There are likely to be several good reasons that real estate will look better to both sellers and buyers in the next year / time of course will tell.
Mortgage rates will remain at historic lows. No doubt interest rates will increase but will still remain at historic lows probably in the 6% range which is well below the historic home mortgage rate of the last forty years which has averaged out closer to 10%. Despite indecision and jawboning in Washington as to what to do about both Fannie Mae and Freddie Mac realistically there will be no economic recovery without housing and there will not be without a secondary market with out Fannie Mae and Freddie Mac. Probability is that nothing concrete will be changed in the coming year which is actually good since the proposals originating from the talking heads in Washington are almost all bad, all anti-housing and all likely to lead to a worse rather than a better housing picture therefore nothing is likely to be done.
At the end of the day we are still Americans and as a group we still want to own homes. Probably the approach to home ownership in some regions of the country will be more basic than it has been in many years, (people will go back to buying housing for well housing rather than speculation), but this is probably a good thing in the long run which would lead to greater stability in the lending sector and more confidence in the consumer sector which will bring more of the average home buyers off the sidelines if they don’t fell like they will loose their house once they buy it. (Fannie Mae has recently done a survey that shows the majority of Americans still believe a home is a safe and usable investment.)
Builders and lenders will begin putting new inventory into the system. Builders have not been able to build profitable for several years and many have been saddled with inventory that appears to be going away. Lenders have put most of their “trash” inventory on the market in the last two years in hope that they could force it through the system as buyers would have little or no choice which in many cases was true. It appears that lenders are making plans to release a significant volume of properties after the New Year that is likely to be of a more competitive quality and well priced.

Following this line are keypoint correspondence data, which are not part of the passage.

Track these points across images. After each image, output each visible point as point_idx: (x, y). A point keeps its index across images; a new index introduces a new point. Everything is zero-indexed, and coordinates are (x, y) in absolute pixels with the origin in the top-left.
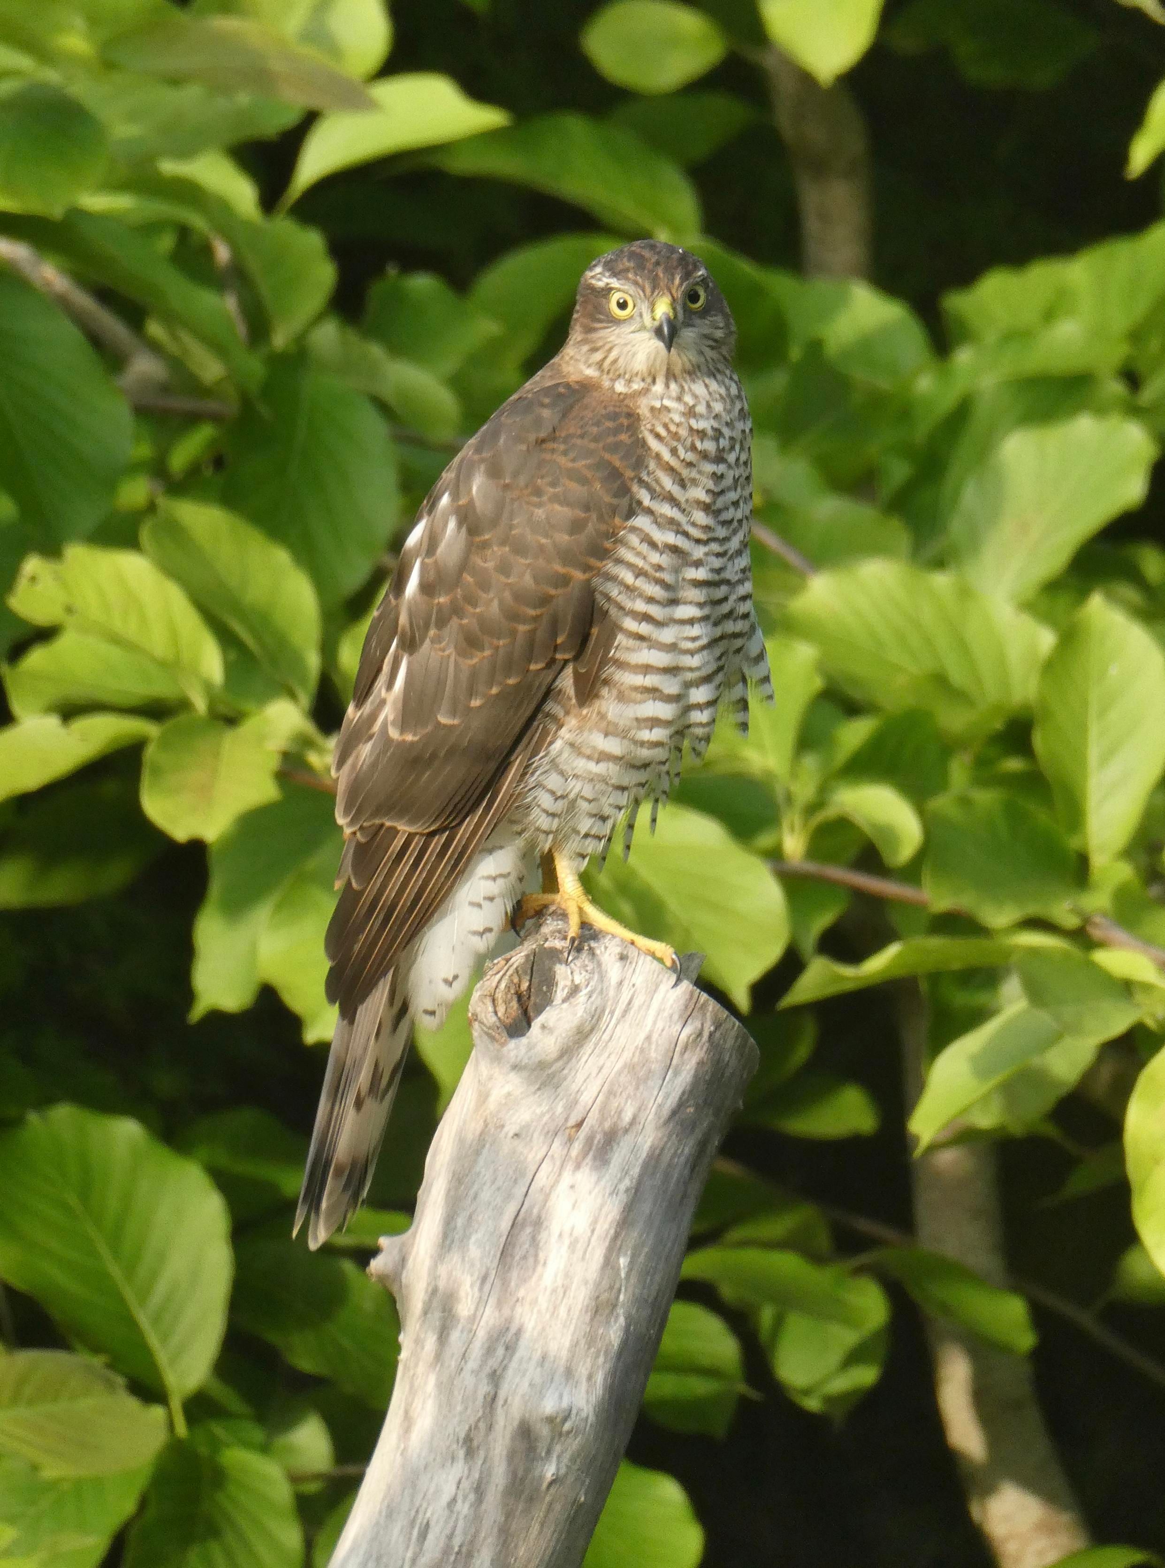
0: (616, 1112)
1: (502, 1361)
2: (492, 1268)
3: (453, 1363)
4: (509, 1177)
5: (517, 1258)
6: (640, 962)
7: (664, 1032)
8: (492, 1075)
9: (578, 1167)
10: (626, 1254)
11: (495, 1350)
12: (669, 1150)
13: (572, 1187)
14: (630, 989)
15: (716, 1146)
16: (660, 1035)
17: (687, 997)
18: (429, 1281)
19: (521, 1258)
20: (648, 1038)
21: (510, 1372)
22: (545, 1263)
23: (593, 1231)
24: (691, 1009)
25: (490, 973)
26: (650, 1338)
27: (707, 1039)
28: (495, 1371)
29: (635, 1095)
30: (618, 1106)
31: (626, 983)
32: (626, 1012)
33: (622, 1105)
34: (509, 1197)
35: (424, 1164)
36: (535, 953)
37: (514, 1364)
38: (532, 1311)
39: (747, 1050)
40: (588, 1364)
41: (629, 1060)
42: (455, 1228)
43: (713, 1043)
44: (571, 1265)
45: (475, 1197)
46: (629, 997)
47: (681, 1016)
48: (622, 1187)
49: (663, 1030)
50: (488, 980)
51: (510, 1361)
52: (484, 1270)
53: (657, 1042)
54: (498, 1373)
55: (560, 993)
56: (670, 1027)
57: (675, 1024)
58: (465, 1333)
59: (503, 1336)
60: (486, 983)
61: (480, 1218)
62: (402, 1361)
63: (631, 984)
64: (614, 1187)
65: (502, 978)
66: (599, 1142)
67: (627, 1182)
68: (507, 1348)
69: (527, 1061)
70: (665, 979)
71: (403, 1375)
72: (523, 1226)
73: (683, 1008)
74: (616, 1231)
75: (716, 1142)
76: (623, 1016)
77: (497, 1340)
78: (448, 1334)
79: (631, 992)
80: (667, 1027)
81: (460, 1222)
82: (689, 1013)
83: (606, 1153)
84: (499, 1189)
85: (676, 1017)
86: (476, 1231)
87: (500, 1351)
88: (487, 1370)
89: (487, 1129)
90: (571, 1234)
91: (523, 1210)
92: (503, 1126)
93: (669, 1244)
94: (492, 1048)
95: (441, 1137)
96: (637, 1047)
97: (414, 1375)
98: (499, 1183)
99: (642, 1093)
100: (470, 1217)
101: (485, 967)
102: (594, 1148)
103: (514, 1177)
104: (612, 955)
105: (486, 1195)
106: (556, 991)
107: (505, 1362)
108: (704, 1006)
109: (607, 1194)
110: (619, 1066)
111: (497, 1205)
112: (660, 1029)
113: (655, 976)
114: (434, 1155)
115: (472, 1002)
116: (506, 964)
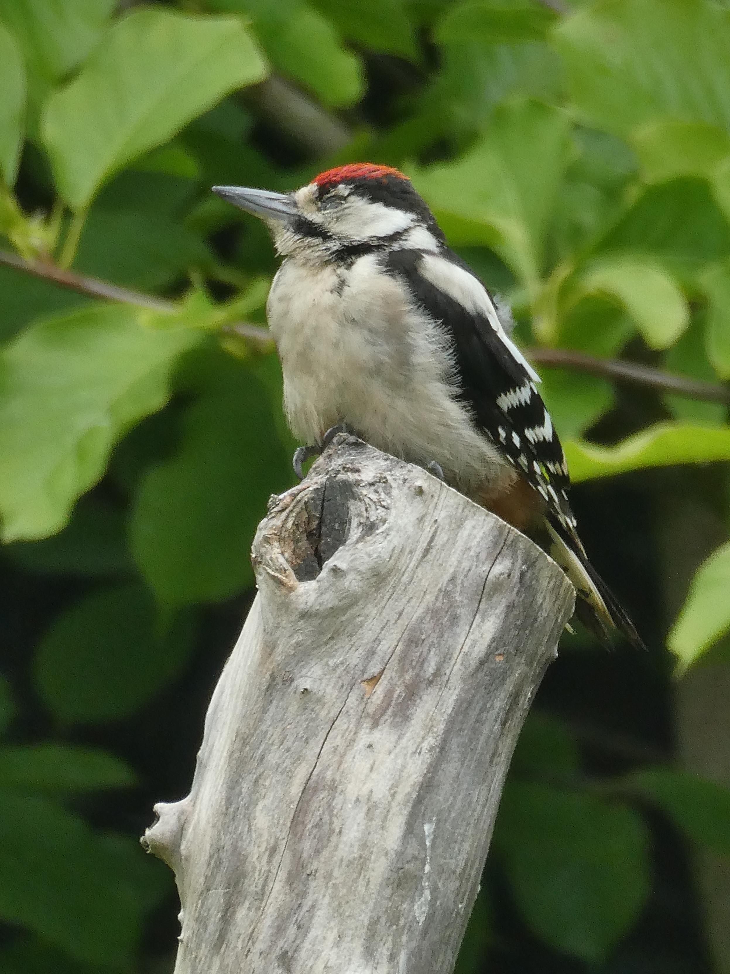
0: (417, 662)
1: (294, 942)
2: (281, 838)
3: (240, 945)
4: (300, 736)
5: (309, 826)
6: (443, 495)
7: (471, 573)
8: (279, 623)
9: (375, 724)
10: (430, 821)
11: (285, 930)
12: (478, 703)
13: (370, 746)
14: (432, 526)
15: (529, 698)
16: (466, 576)
17: (496, 533)
18: (212, 853)
19: (313, 826)
20: (453, 580)
21: (303, 954)
22: (340, 832)
23: (393, 795)
24: (500, 547)
25: (276, 509)
26: (458, 913)
27: (518, 580)
28: (287, 952)
29: (439, 643)
30: (420, 656)
31: (427, 519)
32: (427, 551)
33: (425, 654)
34: (299, 759)
35: (204, 721)
36: (325, 487)
37: (307, 945)
38: (327, 887)
39: (562, 591)
40: (389, 944)
41: (431, 605)
42: (240, 793)
43: (524, 584)
44: (369, 833)
45: (262, 758)
46: (430, 535)
47: (489, 554)
48: (425, 746)
49: (469, 570)
50: (273, 517)
51: (303, 942)
52: (272, 841)
53: (462, 583)
54: (290, 954)
55: (355, 533)
56: (477, 566)
57: (483, 563)
58: (253, 910)
59: (295, 914)
60: (271, 521)
61: (267, 783)
62: (182, 941)
63: (433, 520)
64: (415, 746)
65: (288, 516)
66: (399, 696)
67: (431, 741)
68: (299, 927)
69: (318, 607)
70: (471, 514)
71: (184, 959)
72: (315, 790)
73: (492, 545)
74: (418, 796)
75: (529, 693)
76: (424, 556)
77: (288, 917)
78: (234, 913)
79: (434, 529)
80: (474, 567)
81: (245, 787)
82: (498, 552)
83: (408, 708)
84: (288, 750)
85: (483, 556)
86: (264, 797)
87: (292, 930)
88: (278, 951)
89: (275, 683)
90: (369, 799)
91: (315, 773)
92: (292, 680)
93: (479, 808)
94: (279, 594)
95: (222, 693)
96: (440, 590)
97: (196, 958)
98: (287, 744)
99: (447, 641)
100: (256, 781)
101: (270, 503)
102: (393, 703)
103: (305, 736)
104: (412, 489)
105: (273, 758)
106: (349, 529)
107: (298, 942)
108: (514, 544)
109: (409, 755)
110: (420, 611)
111: (286, 767)
112: (467, 569)
113: (460, 510)
114: (215, 712)
115: (255, 542)
116: (293, 500)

There is talk of tax cuts. For now the current tax code is in place that allows the interest and taxes on both a principal residence and secondary residence to be deducted from most peoples taxes. The Pushme-pullyou activity makes this too close to call but it would appear that the minds set of the new congress forming in a few days is more likely to manipulate the economy through the tax code than the failed one time direct action that we’ve seen in the last two years. Watch and see but something will probably happen here by late spring for the better.